Now that spirit lives on in a community-run café, Our Yard at Clitterhouse Farm, workshop and garden space, designed with friends from Central Saint Martins. It’s organic and evolving. That’s the model that unlocked the site’s identity, long before any masterplan arrived.

So when we heard the presentation about the high street typologies, Gort Scott’s very carefully studied, well considered study that draws learnings and guidelines from real high streets in London. I couldn’t help but wonder: what if the high street wasn’t just designed for the community, but by them? If the most vibrant, loved part of Brent Cross so far grew from a shed and a market stall, shouldn’t that be the blueprint for the town’s commercial core?

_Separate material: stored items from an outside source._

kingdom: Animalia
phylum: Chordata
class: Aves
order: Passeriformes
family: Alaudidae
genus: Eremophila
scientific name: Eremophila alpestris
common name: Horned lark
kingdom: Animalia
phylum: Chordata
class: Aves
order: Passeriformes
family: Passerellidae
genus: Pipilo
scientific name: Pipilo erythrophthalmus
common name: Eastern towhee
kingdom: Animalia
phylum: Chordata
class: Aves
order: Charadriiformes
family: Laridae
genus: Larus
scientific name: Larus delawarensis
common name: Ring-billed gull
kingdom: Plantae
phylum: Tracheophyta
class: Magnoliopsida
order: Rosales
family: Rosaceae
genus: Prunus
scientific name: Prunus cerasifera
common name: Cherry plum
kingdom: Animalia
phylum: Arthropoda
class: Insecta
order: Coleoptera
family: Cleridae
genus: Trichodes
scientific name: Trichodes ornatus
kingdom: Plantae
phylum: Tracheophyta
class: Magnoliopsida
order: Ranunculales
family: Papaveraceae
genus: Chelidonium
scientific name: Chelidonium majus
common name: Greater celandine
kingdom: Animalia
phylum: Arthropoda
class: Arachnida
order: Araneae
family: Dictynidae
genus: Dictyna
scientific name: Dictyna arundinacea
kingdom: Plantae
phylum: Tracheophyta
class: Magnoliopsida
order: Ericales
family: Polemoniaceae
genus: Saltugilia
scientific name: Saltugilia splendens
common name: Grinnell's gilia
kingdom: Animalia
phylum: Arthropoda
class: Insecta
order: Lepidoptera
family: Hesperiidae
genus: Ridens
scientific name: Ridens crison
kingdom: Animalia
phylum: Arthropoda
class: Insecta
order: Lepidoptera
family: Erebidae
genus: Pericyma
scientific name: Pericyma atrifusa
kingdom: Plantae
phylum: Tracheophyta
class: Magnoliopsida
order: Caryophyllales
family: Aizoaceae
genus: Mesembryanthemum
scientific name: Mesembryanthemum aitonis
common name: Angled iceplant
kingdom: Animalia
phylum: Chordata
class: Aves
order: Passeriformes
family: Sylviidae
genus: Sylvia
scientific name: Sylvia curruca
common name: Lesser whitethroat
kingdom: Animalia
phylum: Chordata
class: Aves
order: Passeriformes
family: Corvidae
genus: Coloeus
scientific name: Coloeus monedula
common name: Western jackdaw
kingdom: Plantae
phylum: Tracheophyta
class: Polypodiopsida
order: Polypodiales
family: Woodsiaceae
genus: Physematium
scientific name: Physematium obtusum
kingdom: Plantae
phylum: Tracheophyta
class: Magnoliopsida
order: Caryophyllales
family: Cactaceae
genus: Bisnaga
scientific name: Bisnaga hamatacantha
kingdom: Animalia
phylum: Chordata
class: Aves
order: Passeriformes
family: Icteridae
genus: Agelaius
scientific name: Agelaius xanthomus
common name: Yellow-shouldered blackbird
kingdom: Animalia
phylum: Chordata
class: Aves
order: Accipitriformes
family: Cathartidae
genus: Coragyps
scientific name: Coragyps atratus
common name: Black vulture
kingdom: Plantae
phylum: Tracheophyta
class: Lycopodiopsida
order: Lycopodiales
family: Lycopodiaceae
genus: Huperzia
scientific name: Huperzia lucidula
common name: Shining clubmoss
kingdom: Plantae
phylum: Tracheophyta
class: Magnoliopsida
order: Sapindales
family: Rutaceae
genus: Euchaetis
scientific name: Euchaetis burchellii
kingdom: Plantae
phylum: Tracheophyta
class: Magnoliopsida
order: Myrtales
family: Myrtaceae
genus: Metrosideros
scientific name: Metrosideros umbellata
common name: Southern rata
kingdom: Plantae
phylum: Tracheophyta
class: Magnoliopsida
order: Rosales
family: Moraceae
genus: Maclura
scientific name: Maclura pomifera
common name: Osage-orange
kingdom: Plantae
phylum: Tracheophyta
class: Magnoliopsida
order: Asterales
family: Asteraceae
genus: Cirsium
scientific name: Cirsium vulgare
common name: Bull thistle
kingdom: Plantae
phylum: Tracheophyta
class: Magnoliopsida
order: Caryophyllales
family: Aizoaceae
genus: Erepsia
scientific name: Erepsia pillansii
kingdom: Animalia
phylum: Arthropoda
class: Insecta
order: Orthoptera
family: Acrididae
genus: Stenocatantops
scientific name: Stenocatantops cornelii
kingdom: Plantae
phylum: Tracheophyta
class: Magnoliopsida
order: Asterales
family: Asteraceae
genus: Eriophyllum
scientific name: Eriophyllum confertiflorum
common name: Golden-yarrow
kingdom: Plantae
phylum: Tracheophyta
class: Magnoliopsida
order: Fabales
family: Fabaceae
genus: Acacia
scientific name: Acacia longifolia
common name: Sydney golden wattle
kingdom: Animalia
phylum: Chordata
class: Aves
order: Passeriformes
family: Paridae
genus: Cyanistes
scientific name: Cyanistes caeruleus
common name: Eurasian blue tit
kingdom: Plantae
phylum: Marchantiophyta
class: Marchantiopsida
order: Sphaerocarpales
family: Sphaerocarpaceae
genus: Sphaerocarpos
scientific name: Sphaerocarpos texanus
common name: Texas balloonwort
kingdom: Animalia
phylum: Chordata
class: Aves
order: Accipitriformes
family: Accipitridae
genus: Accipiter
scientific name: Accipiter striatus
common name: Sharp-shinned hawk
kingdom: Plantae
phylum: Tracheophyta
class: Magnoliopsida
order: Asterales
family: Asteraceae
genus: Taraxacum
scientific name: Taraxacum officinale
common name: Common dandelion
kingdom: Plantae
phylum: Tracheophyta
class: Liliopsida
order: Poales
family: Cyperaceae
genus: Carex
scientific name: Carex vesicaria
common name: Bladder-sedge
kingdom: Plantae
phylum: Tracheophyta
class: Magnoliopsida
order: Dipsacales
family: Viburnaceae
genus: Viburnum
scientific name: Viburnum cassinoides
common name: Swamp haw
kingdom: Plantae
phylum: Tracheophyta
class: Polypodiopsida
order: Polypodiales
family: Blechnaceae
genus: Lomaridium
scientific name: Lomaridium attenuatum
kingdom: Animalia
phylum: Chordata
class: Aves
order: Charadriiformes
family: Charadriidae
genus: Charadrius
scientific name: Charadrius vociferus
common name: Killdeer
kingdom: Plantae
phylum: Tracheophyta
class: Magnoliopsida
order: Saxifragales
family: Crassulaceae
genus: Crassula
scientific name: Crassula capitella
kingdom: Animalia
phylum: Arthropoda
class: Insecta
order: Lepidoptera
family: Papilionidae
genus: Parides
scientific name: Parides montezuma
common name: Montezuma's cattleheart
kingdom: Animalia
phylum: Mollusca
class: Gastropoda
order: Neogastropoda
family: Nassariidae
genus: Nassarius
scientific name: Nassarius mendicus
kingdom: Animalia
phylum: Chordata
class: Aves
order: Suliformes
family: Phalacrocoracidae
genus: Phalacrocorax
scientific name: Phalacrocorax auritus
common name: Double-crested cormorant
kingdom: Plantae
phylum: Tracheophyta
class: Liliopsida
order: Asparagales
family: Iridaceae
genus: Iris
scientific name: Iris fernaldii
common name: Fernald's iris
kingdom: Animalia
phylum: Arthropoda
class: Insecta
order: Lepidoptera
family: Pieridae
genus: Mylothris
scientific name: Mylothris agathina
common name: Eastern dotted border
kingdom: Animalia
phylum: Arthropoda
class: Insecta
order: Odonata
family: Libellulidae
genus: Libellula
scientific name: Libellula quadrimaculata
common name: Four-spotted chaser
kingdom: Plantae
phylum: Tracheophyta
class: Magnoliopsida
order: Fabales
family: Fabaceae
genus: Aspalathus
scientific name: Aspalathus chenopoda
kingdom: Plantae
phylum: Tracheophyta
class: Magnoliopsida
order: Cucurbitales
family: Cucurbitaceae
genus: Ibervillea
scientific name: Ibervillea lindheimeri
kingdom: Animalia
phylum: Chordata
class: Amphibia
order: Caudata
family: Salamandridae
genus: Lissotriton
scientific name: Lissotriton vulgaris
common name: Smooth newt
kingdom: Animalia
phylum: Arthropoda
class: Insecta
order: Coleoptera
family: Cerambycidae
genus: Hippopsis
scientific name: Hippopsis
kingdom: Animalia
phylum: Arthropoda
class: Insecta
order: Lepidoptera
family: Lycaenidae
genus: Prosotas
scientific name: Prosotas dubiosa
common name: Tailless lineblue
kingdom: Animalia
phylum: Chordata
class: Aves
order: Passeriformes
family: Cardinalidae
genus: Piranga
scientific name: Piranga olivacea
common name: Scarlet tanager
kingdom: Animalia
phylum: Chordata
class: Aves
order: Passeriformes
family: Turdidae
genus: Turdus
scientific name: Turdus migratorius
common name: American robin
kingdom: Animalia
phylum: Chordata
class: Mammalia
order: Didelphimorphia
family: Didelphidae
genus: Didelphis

What if the high street was a lived-in layer of community energy, slow-grown, shaped by need and imagination? We talk a lot about retail ecosystems, but this one’s already alive. It started with 12 people and a shed. And how does the public realm reflect those different typologies and the community?

Meanwhile uses have played a big part, too, sports, arts, screenings, half-term activities. These weren’t afterthoughts, but the first building blocks of place. It was refreshing to hear how Manchester University worked with the team to study social value and wellbeing from the very beginning, creating a baseline before the design. Not just observing people, but inviting them in to shape what followed.

There’s more to come. Co-living, housing diversity, cultural programming. But walking Brent Cross reminded me that regeneration doesn’t start when the cranes arrive. It starts the moment someone looks at a patch of grass, or a broken bit of asphalt, and says: let’s do something here.